→ **DATA RECORDS**:

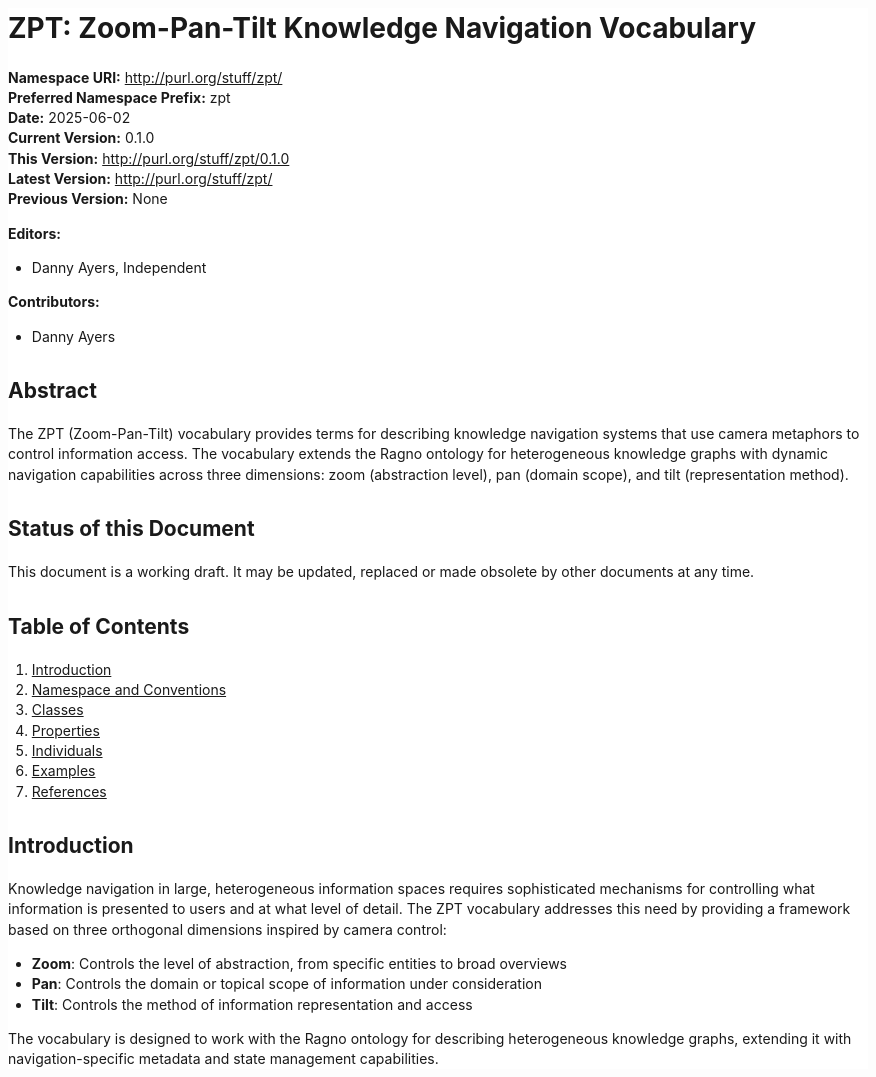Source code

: # ZPT: Zoom-Pan-Tilt Knowledge Navigation Vocabulary

**Namespace URI:** http://purl.org/stuff/zpt/  
**Preferred Namespace Prefix:** zpt  
**Date:** 2025-06-02  
**Current Version:** 0.1.0  
**This Version:** http://purl.org/stuff/zpt/0.1.0  
**Latest Version:** http://purl.org/stuff/zpt/  
**Previous Version:** None  

**Editors:**
- Danny Ayers, Independent

**Contributors:**
- Danny Ayers

## Abstract

The ZPT (Zoom-Pan-Tilt) vocabulary provides terms for describing knowledge navigation systems that use camera metaphors to control information access. The vocabulary extends the Ragno ontology for heterogeneous knowledge graphs with dynamic navigation capabilities across three dimensions: zoom (abstraction level), pan (domain scope), and tilt (representation method).

## Status of this Document

This document is a working draft. It may be updated, replaced or made obsolete by other documents at any time.

## Table of Contents

1. [Introduction](#introduction)
2. [Namespace and Conventions](#namespace-and-conventions)
3. [Classes](#classes)
4. [Properties](#properties)
5. [Individuals](#individuals)
6. [Examples](#examples)
7. [References](#references)

## Introduction

Knowledge navigation in large, heterogeneous information spaces requires sophisticated mechanisms for controlling what information is presented to users and at what level of detail. The ZPT vocabulary addresses this need by providing a framework based on three orthogonal dimensions inspired by camera control:

- **Zoom**: Controls the level of abstraction, from specific entities to broad overviews
- **Pan**: Controls the domain or topical scope of information under consideration  
- **Tilt**: Controls the method of information representation and access

The vocabulary is designed to work with the Ragno ontology for describing heterogeneous knowledge graphs, extending it with navigation-specific metadata and state management capabilities.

→ **EXERCISE BRIEF**: Copy the records word for word from the line containing "This document is" to the line containing "## Introduction", including both of those lines.

→ **RESPONSE TO THIS EXERCISE**:
This document is a working draft. It may be updated, replaced or made obsolete by other documents at any time.

## Table of Contents

1. [Introduction](#introduction)
2. [Namespace and Conventions](#namespace-and-conventions)
3. [Classes](#classes)
4. [Properties](#properties)
5. [Individuals](#individuals)
6. [Examples](#examples)
7. [References](#references)

## Introduction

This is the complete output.